The original Star Trek is the most successful TV show that ever failed. While drawing critical acclaim and nominated for 12 Emmy awards, the series never had strong ratings and struggled to get advertising. A letter writing campaign by a small, dedicated fan base, including young baby boomer devotees, prevented cancellation after a second season. NBC granted it one more year and cut the tether.

The idea for had been kicking around since 1960 when television writer Gene Roddenberry pitched it as a “Wagon Train to the stars.” CBS turned it down and instead aired a Swiss Family Robinson space epic featuring the legendary line: “Danger, Will Robinson!”

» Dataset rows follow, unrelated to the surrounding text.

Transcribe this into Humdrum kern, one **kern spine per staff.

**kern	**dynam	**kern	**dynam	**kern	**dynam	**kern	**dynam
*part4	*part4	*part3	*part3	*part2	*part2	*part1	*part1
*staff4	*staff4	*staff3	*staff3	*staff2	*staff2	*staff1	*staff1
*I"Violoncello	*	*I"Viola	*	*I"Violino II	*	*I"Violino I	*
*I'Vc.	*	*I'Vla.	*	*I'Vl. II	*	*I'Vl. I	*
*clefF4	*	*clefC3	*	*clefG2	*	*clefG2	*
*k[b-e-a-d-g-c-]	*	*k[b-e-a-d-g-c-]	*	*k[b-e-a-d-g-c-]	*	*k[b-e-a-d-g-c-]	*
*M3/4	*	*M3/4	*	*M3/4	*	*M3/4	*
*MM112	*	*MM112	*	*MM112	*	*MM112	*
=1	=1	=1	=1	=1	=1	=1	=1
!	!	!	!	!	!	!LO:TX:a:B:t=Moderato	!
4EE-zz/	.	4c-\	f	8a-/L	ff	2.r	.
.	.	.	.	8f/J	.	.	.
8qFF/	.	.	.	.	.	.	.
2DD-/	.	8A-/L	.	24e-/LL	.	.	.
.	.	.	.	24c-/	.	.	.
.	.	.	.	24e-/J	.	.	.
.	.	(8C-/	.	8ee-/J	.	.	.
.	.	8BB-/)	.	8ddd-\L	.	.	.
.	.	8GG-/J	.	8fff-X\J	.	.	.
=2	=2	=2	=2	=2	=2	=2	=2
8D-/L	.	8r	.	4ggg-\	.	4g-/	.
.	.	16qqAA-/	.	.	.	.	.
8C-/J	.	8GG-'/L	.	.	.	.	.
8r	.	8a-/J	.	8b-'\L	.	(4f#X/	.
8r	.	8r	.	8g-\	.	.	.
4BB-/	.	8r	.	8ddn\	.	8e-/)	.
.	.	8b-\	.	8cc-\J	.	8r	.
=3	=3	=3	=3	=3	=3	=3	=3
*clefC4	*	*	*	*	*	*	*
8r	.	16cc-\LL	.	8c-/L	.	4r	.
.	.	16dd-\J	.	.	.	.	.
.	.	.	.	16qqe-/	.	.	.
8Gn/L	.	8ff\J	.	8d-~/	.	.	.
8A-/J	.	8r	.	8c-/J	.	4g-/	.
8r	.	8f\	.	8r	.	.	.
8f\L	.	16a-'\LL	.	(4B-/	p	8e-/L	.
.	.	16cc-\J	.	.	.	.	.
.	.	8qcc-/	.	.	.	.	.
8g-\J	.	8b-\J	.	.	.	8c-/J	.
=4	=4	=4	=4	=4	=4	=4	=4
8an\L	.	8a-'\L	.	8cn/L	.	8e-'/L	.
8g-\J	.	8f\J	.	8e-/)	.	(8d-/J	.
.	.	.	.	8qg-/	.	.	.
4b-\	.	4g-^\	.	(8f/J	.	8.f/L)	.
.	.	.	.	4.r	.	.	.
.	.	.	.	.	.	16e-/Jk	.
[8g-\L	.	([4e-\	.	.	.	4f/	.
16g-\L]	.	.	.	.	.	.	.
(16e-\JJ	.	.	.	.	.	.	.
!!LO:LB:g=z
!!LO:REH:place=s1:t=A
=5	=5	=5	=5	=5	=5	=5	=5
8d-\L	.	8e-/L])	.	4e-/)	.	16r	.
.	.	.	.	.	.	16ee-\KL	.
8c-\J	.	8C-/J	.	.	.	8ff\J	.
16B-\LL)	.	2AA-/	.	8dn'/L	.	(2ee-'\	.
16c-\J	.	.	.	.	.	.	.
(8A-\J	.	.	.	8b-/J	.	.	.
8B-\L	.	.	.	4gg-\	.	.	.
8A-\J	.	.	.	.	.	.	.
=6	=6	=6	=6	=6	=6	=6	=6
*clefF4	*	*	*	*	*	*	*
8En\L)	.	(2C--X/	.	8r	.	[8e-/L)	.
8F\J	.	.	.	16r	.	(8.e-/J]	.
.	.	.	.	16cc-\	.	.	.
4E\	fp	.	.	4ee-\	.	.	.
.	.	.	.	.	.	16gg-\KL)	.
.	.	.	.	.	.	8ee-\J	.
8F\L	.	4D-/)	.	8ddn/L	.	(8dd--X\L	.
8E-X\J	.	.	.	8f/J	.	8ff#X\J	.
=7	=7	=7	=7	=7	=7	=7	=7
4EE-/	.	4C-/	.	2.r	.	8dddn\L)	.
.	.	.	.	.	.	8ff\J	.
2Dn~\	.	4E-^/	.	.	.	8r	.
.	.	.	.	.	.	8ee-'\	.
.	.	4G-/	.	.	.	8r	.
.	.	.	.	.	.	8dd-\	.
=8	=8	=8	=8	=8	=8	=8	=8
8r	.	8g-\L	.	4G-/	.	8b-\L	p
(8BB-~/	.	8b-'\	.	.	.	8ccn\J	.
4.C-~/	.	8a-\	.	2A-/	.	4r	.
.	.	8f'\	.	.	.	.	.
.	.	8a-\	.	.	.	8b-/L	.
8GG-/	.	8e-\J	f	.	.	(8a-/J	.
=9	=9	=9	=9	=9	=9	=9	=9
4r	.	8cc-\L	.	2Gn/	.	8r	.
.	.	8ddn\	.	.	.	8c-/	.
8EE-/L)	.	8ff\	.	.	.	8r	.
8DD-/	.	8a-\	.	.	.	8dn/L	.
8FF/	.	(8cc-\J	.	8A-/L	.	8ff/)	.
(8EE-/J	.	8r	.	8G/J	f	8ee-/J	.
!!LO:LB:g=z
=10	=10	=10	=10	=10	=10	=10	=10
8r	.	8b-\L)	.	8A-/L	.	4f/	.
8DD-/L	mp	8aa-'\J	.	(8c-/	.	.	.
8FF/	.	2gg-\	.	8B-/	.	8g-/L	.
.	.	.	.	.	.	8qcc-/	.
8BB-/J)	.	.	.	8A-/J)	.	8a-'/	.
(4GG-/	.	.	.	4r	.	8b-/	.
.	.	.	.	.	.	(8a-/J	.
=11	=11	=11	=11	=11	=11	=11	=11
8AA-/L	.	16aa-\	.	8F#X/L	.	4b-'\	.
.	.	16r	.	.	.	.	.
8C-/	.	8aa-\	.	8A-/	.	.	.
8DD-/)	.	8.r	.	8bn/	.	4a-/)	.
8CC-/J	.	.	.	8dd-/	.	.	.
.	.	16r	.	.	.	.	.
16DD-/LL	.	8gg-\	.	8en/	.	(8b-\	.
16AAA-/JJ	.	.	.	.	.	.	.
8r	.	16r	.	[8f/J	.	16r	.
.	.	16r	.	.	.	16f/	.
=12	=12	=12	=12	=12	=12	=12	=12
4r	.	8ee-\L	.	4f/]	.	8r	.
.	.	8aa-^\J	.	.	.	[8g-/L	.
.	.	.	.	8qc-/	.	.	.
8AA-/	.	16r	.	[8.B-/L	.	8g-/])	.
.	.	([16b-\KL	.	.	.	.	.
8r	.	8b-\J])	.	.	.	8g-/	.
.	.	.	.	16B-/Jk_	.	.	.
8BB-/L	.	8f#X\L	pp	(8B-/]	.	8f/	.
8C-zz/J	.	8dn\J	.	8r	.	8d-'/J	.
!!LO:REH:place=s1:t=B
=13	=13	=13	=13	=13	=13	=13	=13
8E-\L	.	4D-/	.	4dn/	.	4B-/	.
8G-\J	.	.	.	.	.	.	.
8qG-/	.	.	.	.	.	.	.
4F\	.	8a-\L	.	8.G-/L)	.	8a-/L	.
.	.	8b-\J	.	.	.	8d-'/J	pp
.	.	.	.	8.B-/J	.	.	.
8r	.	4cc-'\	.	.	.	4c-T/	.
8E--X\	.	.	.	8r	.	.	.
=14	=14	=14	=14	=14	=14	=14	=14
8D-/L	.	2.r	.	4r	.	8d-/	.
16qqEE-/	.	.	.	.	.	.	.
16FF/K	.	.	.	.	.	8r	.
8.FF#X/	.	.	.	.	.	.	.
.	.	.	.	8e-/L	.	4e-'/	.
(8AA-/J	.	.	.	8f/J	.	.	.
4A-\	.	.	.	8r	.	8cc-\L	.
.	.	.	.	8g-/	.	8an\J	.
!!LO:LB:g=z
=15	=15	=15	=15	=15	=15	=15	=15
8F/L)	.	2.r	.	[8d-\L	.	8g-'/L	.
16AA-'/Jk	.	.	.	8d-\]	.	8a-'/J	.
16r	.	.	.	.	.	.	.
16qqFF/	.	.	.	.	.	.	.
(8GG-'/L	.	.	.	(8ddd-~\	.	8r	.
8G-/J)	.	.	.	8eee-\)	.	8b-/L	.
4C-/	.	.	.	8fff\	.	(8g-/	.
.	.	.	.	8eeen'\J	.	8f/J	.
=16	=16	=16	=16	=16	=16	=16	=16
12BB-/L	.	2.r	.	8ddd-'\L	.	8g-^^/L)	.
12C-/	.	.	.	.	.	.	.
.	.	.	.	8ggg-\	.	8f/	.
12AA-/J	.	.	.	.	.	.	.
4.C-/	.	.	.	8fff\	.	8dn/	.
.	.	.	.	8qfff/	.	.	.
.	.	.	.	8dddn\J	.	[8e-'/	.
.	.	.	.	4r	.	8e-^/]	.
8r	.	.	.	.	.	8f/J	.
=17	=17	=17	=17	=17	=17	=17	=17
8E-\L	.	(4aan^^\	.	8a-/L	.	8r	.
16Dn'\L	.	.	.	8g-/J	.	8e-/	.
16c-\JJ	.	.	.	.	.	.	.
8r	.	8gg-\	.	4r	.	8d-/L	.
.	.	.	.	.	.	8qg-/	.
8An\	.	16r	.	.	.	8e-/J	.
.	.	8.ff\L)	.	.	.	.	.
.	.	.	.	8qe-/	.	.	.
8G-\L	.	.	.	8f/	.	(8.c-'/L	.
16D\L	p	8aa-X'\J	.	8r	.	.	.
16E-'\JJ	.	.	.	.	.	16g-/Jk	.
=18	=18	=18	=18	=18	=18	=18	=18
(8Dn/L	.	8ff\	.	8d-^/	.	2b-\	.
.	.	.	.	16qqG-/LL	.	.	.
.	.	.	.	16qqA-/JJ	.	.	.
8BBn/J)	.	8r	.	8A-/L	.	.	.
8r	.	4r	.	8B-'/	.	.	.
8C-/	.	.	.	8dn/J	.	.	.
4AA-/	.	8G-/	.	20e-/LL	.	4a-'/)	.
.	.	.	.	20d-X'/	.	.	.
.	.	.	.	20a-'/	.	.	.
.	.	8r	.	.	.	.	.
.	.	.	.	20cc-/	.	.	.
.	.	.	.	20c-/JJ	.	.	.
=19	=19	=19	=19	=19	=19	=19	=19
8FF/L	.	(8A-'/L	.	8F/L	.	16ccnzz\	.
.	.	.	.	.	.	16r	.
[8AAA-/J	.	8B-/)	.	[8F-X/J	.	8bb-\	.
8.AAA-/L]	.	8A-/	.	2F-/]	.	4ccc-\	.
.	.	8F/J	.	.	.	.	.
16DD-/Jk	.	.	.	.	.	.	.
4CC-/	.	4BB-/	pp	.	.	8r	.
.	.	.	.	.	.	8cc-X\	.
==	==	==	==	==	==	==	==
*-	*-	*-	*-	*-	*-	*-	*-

Set in the 23rd century, Star Trek foresaw racial and sexual equality, represented by an Asian helmsman and a black woman communications officer. This was pushing the Hollywood envelope? By the standards of television in the mid-1960s, it represented bold casting. The show also featured the first interracial TV kiss! Progressivism went only so far. The shapely young communications officer, Lieutenant Uhura, always wore a mini skirt, and female guests, alien and human, usually sported risque costumes that showed plenty of skin.

Lovely Linda Evans as an alien femme fatale

In syndication after cancellation, Star Trek became the pop culture hit it never was, developing a huge baby boomer cult following, complete with fan conventions. Most of the collectibles and toys came on market at this time. What happened?

Laser Gun and Bobble Head

The reruns may have looked dated technically and culturally. But perhaps that’s the point. As seriously as critics took Star Trek, it always had a hint of “cartoon,” at times verging on a parody of itself. A few years of separation, and an older, more sophisticated audience of baby boomers could re-appreciate Star Trek as hip, thought-provoking “camp.”

Complete Star Trek Pez Collection

Although the original show lasted only three seasons, its rejuvenation was the impetus for the five subsequent Star Trek TV series and all the Star Trek movies.

Trivia Factoids

The line “where no man has gone before” was taken almost verbatim from a White House booklet issued after Russia began the modern space race by launching Sputnik in 1957.

The show made stars from a cast of unknown actors, most particularly Leonard Nimoy as the Vulcan Dr. Spock and William Shatner as heroic Captain Kirk. NBC execs at first rejected the Spook character as looking “satanic” with his pointed ears and eyebrows. Those features were air-brushed out from early publicity materials. His look eventually toned down, but remained distinctive.

Original, scarier Dr. Spock

The character of the baby-faced Russian navigator, Chevok was added in the second season. Two reasons are often cited. One: the Soviet newspaper Pravda complained there was no person of Russian ancestry in the multi-ethnic crew. More credible is the desire of the network to have a character appealing to teenage girls. Reports circulated that Monkees member Davy Jones was a model for Chekhov. They did have one thing in common—neither could act.

One of the principal writers for the show was Dorothy C. Fontana. She was listed in the credits as D. C. Fontana because Star Trek creator Gene Roddenberry worried that a female science fiction writer might not be taken seriously.